Exercise directions - Every line that contains the word "null" should be copied from the records below.
[Data supplied Boundary: Start]
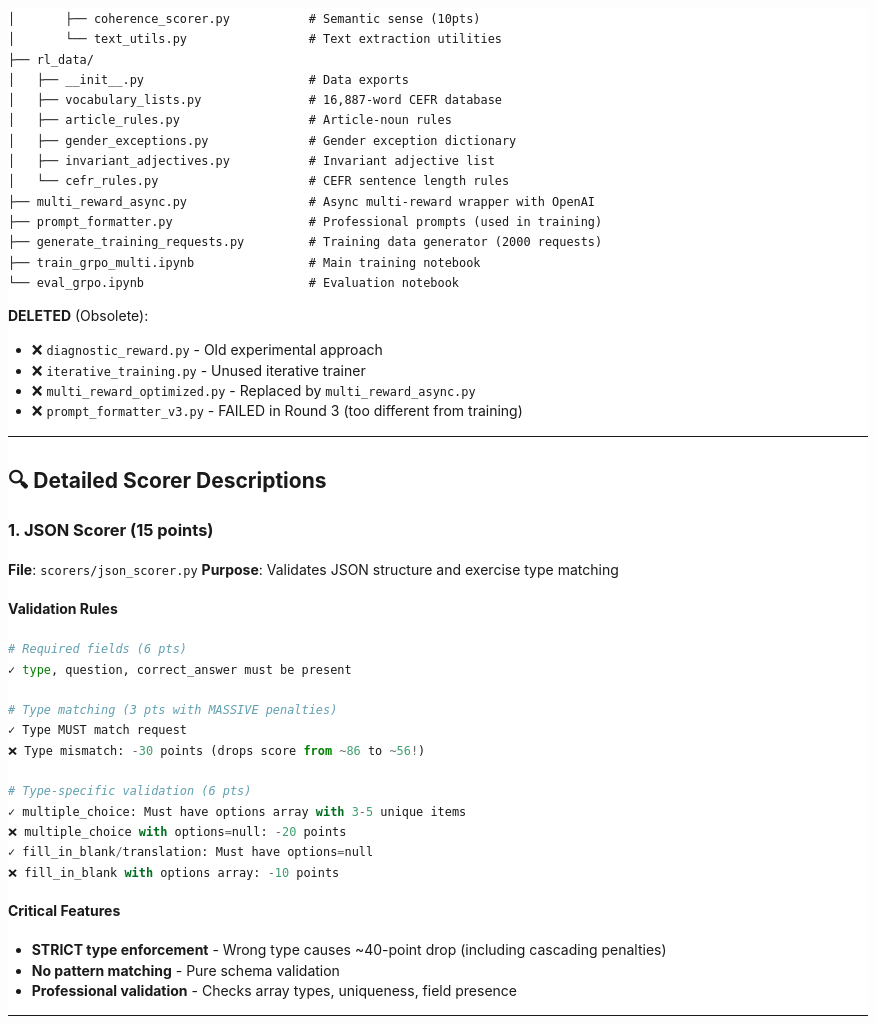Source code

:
 ```
│       ├── coherence_scorer.py           # Semantic sense (10pts)
│       └── text_utils.py                 # Text extraction utilities
├── rl_data/
│   ├── __init__.py                       # Data exports
│   ├── vocabulary_lists.py               # 16,887-word CEFR database
│   ├── article_rules.py                  # Article-noun rules
│   ├── gender_exceptions.py              # Gender exception dictionary
│   ├── invariant_adjectives.py           # Invariant adjective list
│   └── cefr_rules.py                     # CEFR sentence length rules
├── multi_reward_async.py                 # Async multi-reward wrapper with OpenAI
├── prompt_formatter.py                   # Professional prompts (used in training)
├── generate_training_requests.py         # Training data generator (2000 requests)
├── train_grpo_multi.ipynb                # Main training notebook
└── eval_grpo.ipynb                       # Evaluation notebook
```

**DELETED** (Obsolete):
- ❌ `diagnostic_reward.py` - Old experimental approach
- ❌ `iterative_training.py` - Unused iterative trainer
- ❌ `multi_reward_optimized.py` - Replaced by `multi_reward_async.py`
- ❌ `prompt_formatter_v3.py` - FAILED in Round 3 (too different from training)

---

## 🔍 Detailed Scorer Descriptions

### 1. JSON Scorer (15 points)

**File**: `scorers/json_scorer.py`
**Purpose**: Validates JSON structure and exercise type matching

#### Validation Rules

```python
# Required fields (6 pts)
✓ type, question, correct_answer must be present

# Type matching (3 pts with MASSIVE penalties)
✓ Type MUST match request
❌ Type mismatch: -30 points (drops score from ~86 to ~56!)

# Type-specific validation (6 pts)
✓ multiple_choice: Must have options array with 3-5 unique items
❌ multiple_choice with options=null: -20 points
✓ fill_in_blank/translation: Must have options=null
❌ fill_in_blank with options array: -10 points
```

#### Critical Features

- **STRICT type enforcement** - Wrong type causes ~40-point drop (including cascading penalties)
- **No pattern matching** - Pure schema validation
- **Professional validation** - Checks array types, uniqueness, field presence

---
[Data supplied Boundary: End]
Solved problem -
❌ multiple_choice with options=null: -20 points
✓ fill_in_blank/translation: Must have options=null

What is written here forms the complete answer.